=== WHAT TO WORK ON ===
Please say whether each of the following statements agrees with the Mathematica code excerpt. Answer yes or no and quote the words of the code excerpt that settle it. 1. The code creates 100000 random coordinates. 2. Points outside the region are shown in green. 3. A point counts as inside the region when srdf is greater than 0.

=== EXTRACT PROVIDED ===
========
Needs["NDSolve`FEM`"]
points = Import["https://pastebin.com/raw/190HQui1"];
polygon = Import["https://pastebin.com/raw/d3MRBb8K"];
(* Convert into BoundaryMeshRegion *)
bmr = BoundaryMeshRegion[ToBoundaryMesh[Region[polygon]]];
(* create a SignedRegionDistance function *)
srdf = SignedRegionDistance[bmr];
(* create some random coodinates *)
crd = RandomReal[10, {100000, 3}];
(* If srdf is <0, then point is in region *)
inRegQ = PositionIndex[srdf[#] < 0 & /@ crd];
(* Show outside Points in Red and inside in Green *)
Show[Graphics3D[{{Red, Point[crd[[inRegQ[False]]]]}, {Green, 
    Point[crd[[inRegQ[True]]]]}}]]
(* Show points in region only *)
Show[RegionPlot3D[bmr, PlotStyle -> Directive[Yellow, Opacity[0.25]], 
  Mesh -> None], Graphics3D[{{Green, Point[crd[[inRegQ[True]]]]}}]]

Points in concave mesh

Timing Comparison

Since Henrik was so kind to speed up my code, I replicated some repeated timings on the various permutations.

(* Henrik's Answer *)
========
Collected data
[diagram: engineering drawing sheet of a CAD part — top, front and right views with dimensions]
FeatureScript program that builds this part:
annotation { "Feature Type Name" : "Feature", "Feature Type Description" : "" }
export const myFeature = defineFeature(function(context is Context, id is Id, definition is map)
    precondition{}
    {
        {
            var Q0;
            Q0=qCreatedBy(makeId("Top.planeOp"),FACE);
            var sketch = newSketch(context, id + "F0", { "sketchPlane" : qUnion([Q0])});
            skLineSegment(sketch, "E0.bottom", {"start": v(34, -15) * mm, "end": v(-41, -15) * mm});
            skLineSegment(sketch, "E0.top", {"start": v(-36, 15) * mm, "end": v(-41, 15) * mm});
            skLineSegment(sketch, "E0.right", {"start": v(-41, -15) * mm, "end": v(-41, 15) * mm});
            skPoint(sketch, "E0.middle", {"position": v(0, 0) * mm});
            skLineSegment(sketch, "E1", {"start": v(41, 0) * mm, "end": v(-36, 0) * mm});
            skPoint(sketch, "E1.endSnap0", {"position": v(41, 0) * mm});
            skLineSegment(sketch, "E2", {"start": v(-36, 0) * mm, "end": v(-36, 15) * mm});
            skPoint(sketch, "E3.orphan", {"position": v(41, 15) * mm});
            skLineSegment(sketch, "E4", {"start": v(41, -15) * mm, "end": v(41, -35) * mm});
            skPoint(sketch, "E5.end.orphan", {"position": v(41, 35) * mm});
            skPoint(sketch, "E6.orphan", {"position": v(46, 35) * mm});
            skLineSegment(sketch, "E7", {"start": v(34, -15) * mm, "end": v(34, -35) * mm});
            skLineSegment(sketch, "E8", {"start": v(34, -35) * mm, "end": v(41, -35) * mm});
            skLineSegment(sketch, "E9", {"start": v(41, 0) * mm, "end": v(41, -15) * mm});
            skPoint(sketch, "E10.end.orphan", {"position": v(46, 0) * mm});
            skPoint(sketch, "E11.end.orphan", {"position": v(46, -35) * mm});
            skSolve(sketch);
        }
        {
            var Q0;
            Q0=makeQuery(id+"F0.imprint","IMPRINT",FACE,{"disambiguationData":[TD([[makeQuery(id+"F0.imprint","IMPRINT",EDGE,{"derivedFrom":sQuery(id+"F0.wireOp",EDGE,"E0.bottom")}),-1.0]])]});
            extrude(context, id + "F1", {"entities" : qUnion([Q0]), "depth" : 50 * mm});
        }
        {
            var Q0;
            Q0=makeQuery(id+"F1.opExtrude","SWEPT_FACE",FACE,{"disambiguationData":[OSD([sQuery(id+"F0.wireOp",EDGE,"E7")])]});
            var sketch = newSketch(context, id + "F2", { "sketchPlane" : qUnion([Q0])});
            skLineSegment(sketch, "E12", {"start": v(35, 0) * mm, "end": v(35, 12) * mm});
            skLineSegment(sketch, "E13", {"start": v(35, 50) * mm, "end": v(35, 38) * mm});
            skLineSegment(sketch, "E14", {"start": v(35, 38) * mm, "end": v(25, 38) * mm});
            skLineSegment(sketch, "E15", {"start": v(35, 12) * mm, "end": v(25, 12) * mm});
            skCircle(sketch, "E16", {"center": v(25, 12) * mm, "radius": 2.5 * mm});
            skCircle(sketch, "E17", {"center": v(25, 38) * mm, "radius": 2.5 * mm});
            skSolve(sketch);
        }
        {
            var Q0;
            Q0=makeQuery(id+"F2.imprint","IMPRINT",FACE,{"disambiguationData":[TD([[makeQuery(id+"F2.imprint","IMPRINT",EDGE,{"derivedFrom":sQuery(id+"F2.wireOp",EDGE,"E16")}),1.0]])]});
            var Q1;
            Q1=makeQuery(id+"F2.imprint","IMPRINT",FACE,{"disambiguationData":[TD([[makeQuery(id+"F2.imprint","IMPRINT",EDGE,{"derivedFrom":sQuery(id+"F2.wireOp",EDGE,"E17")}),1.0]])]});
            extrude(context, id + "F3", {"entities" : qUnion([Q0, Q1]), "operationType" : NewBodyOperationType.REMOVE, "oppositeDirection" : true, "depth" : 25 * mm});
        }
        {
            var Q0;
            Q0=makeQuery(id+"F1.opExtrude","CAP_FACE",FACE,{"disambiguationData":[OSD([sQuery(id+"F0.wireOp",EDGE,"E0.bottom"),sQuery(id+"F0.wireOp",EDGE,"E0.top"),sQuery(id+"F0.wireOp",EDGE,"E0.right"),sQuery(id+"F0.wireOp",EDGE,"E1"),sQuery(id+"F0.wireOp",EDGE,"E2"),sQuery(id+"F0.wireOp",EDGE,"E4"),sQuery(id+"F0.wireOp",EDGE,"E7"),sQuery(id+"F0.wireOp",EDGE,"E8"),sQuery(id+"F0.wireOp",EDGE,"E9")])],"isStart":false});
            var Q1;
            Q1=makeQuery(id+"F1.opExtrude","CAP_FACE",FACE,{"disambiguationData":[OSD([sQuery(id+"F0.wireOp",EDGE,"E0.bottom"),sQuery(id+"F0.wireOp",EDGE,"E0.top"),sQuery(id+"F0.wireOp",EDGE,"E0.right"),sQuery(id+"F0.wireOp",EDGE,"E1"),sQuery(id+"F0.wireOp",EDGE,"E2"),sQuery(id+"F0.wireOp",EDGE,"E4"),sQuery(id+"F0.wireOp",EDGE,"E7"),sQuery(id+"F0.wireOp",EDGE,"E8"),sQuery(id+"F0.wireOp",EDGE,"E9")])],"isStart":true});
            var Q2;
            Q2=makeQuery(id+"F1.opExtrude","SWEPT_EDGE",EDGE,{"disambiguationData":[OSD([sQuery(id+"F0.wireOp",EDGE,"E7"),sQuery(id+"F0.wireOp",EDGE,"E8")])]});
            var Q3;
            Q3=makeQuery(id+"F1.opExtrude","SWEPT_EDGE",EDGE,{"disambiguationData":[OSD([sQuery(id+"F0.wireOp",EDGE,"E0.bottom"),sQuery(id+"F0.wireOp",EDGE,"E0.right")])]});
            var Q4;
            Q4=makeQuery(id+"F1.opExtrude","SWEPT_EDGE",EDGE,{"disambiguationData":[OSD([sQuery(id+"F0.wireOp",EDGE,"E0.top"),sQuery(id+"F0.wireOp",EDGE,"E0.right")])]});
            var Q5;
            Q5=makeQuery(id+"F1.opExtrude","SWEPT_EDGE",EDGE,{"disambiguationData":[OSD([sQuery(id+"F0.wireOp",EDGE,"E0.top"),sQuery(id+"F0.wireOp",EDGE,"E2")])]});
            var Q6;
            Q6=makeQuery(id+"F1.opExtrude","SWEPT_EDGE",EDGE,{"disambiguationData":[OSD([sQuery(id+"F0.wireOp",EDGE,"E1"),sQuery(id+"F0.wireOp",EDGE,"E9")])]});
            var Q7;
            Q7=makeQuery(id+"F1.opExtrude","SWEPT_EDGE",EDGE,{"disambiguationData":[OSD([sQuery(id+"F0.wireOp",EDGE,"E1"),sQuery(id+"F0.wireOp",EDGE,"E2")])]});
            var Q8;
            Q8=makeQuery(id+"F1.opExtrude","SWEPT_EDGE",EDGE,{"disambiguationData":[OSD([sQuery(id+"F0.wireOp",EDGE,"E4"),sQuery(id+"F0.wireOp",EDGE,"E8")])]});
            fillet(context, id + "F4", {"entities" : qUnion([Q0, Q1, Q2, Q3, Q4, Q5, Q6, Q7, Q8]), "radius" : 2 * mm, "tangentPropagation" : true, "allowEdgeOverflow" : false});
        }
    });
========
=== RESPONSE BOX ===
1. Yes: "crd = RandomReal[10, {100000, 3}];"
2. No: "Show outside Points in Red and inside in Green"
3. No: "If srdf is <0, then point is in region"